## What you have to do
Identify each line of the material below that contains the string "Electronics", and copy every such line in full.
◇ ◇ ◇ ◇
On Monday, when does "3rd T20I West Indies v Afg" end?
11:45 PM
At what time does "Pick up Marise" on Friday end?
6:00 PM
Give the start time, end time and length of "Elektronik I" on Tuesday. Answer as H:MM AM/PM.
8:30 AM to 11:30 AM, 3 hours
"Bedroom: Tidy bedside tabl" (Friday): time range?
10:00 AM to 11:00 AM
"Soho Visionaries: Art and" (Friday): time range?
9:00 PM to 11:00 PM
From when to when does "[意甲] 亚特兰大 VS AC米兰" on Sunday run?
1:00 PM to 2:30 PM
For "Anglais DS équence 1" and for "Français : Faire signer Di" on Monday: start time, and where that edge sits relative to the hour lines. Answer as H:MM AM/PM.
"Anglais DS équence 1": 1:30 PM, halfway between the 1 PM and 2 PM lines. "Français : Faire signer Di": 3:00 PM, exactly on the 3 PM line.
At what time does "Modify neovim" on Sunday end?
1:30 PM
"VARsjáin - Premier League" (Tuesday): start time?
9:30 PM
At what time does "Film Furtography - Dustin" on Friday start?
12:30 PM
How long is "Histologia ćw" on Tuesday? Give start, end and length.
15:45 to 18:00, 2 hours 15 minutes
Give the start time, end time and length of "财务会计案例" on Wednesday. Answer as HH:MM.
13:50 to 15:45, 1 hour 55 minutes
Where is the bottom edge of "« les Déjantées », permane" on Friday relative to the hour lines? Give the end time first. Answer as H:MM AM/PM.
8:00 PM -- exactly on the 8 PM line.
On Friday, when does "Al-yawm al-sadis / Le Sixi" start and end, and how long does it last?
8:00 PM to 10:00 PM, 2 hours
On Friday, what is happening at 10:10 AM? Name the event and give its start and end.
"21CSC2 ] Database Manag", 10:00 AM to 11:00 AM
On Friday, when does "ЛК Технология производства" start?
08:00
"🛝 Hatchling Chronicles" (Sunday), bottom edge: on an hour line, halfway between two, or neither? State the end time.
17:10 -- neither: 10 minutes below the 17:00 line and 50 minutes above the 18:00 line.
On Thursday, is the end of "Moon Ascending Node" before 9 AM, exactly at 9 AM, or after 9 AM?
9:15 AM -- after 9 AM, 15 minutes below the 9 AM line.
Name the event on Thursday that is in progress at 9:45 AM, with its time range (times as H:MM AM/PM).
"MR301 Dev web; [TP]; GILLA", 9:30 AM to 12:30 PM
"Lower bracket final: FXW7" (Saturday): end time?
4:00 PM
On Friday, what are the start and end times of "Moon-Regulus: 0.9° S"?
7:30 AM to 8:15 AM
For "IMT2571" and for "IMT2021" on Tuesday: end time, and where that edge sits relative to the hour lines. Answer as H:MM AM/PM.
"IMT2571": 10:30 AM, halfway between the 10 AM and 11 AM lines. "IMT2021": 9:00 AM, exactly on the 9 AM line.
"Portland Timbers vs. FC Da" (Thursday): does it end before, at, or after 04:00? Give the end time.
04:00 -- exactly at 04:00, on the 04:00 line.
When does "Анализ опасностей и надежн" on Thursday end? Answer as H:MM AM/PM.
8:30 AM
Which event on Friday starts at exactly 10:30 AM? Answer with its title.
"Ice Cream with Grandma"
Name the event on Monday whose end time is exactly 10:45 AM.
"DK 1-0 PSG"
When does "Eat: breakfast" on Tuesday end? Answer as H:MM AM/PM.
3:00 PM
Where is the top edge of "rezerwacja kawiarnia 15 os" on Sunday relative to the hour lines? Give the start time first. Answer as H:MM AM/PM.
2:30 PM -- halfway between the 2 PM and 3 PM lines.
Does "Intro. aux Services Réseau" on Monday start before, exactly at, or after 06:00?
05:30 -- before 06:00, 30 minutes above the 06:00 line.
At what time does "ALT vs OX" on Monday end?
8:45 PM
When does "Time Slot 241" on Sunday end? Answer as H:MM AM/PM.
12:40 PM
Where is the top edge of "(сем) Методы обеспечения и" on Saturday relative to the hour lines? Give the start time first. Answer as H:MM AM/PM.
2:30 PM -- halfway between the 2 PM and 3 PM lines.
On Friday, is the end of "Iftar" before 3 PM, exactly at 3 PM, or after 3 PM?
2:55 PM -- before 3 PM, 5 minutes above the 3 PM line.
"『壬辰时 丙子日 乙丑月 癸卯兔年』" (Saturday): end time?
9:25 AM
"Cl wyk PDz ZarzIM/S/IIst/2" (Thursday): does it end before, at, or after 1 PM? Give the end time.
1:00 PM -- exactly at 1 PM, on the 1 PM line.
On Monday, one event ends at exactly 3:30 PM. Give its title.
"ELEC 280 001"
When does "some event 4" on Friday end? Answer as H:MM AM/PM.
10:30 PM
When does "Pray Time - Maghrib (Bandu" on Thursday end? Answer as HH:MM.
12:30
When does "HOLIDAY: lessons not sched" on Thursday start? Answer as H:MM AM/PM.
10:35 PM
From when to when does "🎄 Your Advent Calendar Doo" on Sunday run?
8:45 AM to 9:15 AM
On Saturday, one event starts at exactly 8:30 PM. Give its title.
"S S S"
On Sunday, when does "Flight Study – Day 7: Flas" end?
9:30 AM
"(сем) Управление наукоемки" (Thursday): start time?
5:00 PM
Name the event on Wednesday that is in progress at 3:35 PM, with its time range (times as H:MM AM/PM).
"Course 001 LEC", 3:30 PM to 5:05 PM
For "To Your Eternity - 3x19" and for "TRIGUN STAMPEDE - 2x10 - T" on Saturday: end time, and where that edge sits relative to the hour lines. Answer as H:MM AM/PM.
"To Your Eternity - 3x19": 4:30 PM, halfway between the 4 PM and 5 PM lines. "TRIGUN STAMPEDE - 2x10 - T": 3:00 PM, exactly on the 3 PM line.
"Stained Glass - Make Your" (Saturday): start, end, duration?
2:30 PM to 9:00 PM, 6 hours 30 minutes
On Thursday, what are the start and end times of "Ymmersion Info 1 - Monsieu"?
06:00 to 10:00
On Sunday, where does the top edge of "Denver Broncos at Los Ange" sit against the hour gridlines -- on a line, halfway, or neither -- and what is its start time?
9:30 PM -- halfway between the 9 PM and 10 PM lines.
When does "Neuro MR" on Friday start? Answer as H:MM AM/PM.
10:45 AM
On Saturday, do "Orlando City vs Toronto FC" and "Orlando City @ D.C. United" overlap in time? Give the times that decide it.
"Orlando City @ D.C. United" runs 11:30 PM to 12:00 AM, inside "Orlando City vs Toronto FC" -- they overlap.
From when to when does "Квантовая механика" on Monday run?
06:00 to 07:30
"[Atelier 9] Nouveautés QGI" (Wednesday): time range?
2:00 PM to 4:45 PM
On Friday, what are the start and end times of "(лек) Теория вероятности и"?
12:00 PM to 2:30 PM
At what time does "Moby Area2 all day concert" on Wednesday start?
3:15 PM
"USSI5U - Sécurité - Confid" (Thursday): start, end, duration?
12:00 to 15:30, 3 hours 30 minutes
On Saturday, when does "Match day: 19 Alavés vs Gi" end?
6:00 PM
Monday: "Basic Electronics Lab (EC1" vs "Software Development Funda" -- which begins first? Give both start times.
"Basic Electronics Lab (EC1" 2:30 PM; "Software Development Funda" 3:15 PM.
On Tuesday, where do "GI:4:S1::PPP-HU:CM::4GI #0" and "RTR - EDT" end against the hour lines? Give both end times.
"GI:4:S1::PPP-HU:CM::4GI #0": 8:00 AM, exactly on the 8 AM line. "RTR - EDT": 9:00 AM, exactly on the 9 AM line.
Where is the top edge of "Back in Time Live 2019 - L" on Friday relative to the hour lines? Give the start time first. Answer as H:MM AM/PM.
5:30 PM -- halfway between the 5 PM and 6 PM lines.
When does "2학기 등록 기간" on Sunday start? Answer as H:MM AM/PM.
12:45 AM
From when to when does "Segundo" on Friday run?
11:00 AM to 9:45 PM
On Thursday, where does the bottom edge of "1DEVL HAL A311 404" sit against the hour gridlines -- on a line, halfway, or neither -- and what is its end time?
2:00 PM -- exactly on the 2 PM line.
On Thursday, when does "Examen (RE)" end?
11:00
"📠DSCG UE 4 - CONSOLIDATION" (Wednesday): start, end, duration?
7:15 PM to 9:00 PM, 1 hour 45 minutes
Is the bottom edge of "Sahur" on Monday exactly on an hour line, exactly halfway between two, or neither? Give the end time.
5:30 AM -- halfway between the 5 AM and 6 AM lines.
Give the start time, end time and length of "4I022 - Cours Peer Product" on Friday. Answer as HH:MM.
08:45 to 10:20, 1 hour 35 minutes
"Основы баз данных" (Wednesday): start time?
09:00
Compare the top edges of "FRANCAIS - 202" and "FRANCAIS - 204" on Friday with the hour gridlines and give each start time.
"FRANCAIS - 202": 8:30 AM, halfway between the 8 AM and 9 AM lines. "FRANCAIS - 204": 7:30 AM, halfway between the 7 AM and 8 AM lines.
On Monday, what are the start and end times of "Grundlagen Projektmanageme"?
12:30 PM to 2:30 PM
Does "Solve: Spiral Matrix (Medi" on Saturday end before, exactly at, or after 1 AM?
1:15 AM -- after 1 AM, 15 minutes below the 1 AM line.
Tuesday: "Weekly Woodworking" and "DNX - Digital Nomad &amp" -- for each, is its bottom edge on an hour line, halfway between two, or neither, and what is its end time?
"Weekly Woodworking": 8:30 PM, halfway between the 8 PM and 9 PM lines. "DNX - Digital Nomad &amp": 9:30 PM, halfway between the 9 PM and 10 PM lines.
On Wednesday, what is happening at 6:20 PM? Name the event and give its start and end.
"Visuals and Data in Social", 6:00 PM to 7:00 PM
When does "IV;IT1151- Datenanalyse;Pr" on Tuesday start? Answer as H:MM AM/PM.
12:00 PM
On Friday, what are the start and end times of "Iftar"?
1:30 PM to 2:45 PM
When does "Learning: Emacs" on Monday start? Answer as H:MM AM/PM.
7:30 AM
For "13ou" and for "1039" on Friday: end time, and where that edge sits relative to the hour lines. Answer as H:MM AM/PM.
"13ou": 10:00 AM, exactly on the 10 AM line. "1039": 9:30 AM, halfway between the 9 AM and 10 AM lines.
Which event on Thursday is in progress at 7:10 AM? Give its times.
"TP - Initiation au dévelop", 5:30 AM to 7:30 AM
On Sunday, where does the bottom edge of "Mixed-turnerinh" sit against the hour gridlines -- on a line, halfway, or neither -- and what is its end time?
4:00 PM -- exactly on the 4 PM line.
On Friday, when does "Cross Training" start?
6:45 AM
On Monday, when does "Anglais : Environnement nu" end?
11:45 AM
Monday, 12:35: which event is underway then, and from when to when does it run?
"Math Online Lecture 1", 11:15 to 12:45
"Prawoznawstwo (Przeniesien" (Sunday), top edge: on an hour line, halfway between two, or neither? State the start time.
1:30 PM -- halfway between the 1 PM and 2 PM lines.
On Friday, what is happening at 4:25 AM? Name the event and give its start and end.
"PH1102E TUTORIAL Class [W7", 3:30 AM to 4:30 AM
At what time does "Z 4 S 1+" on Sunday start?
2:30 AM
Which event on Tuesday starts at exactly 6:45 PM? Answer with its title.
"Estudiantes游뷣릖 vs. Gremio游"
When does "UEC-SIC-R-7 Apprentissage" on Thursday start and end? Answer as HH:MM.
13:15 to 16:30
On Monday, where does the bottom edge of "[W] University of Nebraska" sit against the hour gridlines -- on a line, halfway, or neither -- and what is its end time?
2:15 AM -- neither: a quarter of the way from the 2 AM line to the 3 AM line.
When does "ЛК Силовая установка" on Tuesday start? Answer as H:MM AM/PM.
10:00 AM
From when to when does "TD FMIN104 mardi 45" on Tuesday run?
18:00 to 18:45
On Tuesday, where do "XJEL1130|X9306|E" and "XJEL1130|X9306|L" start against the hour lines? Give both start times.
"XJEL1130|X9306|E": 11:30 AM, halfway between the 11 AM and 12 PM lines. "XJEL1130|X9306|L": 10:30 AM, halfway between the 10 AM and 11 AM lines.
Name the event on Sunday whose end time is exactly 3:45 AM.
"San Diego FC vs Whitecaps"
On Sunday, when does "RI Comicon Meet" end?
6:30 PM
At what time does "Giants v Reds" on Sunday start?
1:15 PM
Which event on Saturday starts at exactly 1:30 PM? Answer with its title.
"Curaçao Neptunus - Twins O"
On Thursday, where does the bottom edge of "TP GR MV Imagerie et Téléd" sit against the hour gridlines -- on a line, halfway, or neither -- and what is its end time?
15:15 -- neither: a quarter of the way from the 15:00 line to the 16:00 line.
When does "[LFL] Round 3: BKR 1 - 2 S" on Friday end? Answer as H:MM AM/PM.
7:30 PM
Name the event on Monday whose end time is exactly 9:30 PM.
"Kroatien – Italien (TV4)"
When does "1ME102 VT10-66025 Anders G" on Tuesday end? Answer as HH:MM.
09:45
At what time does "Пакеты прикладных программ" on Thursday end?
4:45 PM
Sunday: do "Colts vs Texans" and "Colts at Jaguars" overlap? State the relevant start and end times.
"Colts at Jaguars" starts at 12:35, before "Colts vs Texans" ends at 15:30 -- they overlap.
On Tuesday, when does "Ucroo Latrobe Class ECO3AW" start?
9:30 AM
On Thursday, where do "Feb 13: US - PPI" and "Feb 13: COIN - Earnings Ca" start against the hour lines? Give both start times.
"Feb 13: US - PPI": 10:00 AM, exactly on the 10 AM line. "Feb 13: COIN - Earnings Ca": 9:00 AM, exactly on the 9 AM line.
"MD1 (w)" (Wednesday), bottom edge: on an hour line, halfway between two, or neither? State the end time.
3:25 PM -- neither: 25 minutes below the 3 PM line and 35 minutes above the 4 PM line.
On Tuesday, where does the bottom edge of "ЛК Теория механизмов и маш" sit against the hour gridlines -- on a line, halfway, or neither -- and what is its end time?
◇ ◇ ◇ ◇
## Full response
Monday: "Basic Electronics Lab (EC1" vs "Software Development Funda" -- which begins first? Give both start times.
"Basic Electronics Lab (EC1" 2:30 PM; "Software Development Funda" 3:15 PM.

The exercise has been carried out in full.